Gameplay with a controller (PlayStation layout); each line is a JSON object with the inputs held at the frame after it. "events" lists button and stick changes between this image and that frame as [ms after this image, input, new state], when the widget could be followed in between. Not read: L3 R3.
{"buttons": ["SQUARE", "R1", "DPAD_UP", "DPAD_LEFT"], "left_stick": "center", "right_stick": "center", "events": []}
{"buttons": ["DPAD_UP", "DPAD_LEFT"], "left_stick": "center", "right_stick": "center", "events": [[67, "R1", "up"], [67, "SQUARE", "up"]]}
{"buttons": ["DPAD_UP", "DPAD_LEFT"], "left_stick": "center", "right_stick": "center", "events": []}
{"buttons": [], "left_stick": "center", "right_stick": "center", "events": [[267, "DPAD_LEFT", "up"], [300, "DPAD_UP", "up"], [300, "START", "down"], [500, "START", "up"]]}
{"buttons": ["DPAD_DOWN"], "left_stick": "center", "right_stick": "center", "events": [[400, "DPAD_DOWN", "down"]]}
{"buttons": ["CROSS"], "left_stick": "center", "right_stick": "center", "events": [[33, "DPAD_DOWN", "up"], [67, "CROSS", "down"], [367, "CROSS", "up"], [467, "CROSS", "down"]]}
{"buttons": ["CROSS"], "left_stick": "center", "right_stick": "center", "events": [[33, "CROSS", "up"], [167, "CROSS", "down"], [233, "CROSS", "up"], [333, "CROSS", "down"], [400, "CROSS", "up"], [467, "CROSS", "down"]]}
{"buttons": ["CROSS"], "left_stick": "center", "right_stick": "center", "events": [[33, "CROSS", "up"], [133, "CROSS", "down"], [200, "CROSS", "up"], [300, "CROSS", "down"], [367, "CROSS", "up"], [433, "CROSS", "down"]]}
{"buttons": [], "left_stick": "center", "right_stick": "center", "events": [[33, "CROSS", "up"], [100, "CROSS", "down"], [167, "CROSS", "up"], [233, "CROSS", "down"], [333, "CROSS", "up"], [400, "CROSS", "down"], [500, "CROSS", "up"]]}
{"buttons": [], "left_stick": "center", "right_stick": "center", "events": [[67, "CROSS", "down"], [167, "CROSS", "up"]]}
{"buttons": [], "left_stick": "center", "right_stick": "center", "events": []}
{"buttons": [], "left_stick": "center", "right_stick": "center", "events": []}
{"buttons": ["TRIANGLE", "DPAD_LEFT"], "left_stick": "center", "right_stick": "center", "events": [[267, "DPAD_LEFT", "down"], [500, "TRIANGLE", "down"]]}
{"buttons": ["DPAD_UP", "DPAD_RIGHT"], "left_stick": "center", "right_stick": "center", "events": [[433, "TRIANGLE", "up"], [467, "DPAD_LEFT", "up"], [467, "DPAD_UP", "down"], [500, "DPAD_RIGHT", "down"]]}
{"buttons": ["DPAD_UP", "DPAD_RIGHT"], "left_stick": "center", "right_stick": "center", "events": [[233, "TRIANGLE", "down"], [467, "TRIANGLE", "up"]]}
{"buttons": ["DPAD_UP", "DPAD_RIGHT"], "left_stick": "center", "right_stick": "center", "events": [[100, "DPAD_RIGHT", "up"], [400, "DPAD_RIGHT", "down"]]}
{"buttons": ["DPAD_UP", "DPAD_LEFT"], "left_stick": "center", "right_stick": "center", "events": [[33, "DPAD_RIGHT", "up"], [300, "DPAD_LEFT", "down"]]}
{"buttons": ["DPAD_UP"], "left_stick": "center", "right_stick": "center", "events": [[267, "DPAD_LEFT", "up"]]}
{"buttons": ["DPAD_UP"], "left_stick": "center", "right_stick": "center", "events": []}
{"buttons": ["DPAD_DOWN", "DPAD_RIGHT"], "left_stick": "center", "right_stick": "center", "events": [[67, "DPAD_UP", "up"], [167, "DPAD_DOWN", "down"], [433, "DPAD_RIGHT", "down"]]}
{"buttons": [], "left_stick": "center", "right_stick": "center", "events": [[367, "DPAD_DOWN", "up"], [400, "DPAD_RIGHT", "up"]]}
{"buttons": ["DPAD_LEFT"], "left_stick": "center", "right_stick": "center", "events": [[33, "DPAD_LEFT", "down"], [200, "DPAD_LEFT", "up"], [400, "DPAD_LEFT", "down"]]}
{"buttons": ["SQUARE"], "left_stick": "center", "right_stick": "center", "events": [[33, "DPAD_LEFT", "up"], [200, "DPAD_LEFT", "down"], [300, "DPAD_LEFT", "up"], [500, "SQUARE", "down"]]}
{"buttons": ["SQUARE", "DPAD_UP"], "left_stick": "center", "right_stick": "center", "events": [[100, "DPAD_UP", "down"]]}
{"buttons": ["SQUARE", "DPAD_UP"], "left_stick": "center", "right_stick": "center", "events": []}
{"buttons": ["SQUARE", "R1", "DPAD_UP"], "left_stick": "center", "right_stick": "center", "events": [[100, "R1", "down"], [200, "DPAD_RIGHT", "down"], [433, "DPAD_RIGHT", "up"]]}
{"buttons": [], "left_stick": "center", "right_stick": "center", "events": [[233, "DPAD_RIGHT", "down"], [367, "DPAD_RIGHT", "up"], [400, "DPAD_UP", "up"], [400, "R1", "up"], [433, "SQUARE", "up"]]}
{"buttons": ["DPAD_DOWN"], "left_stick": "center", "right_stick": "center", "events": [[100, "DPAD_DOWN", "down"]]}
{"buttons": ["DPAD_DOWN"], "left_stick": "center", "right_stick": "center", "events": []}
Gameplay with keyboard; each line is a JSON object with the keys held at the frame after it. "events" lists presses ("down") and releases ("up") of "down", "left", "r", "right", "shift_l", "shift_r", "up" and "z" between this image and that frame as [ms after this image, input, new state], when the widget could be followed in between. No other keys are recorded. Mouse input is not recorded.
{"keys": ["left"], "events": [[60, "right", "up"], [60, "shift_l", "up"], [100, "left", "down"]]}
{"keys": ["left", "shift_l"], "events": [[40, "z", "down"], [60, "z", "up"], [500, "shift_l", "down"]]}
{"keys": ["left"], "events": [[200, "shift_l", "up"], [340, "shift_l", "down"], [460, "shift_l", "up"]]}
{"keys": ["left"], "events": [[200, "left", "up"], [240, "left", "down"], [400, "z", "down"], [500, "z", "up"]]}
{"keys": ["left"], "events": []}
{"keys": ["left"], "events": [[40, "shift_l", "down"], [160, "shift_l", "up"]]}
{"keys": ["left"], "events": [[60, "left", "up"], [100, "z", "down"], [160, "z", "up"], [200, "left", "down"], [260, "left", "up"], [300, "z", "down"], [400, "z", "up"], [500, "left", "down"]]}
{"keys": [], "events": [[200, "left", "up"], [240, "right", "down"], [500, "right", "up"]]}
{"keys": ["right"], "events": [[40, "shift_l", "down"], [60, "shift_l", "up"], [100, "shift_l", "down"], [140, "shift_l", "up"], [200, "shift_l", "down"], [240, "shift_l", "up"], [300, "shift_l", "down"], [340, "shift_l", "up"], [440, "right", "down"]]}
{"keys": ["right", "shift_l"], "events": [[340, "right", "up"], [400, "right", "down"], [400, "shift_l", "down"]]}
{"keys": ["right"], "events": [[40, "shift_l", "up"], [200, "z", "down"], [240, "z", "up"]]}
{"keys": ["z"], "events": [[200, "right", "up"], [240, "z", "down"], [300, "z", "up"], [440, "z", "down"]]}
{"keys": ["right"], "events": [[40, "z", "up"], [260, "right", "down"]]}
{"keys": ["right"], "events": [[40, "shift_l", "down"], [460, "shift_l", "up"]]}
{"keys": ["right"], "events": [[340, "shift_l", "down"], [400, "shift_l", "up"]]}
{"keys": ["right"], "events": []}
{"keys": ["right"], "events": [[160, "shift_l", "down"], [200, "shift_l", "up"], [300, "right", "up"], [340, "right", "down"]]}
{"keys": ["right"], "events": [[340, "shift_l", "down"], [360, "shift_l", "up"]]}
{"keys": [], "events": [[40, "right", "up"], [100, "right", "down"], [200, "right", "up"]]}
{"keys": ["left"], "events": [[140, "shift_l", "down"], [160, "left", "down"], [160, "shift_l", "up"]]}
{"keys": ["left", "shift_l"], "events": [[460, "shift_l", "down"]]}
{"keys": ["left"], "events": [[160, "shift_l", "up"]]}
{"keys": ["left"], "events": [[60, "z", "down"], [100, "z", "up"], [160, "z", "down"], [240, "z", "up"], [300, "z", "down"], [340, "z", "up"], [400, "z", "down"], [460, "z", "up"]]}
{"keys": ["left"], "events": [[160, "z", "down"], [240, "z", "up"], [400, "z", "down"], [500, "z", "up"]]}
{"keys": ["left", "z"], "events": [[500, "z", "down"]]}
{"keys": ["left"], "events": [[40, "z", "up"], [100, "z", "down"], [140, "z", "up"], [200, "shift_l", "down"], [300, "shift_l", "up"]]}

Exercise directions ▸
Report the lines above that contain "followed".

Written answer ▸
Gameplay with a controller (PlayStation layout); each line is a JSON object with the inputs held at the frame after it. "events" lists button and stick changes between this image and that frame as [ms after this image, input, new state], when the widget could be followed in between. Not read: L3 R3.
Gameplay with keyboard; each line is a JSON object with the keys held at the frame after it. "events" lists presses ("down") and releases ("up") of "down", "left", "r", "right", "shift_l", "shift_r", "up" and "z" between this image and that frame as [ms after this image, input, new state], when the widget could be followed in between. No other keys are recorded. Mouse input is not recorded.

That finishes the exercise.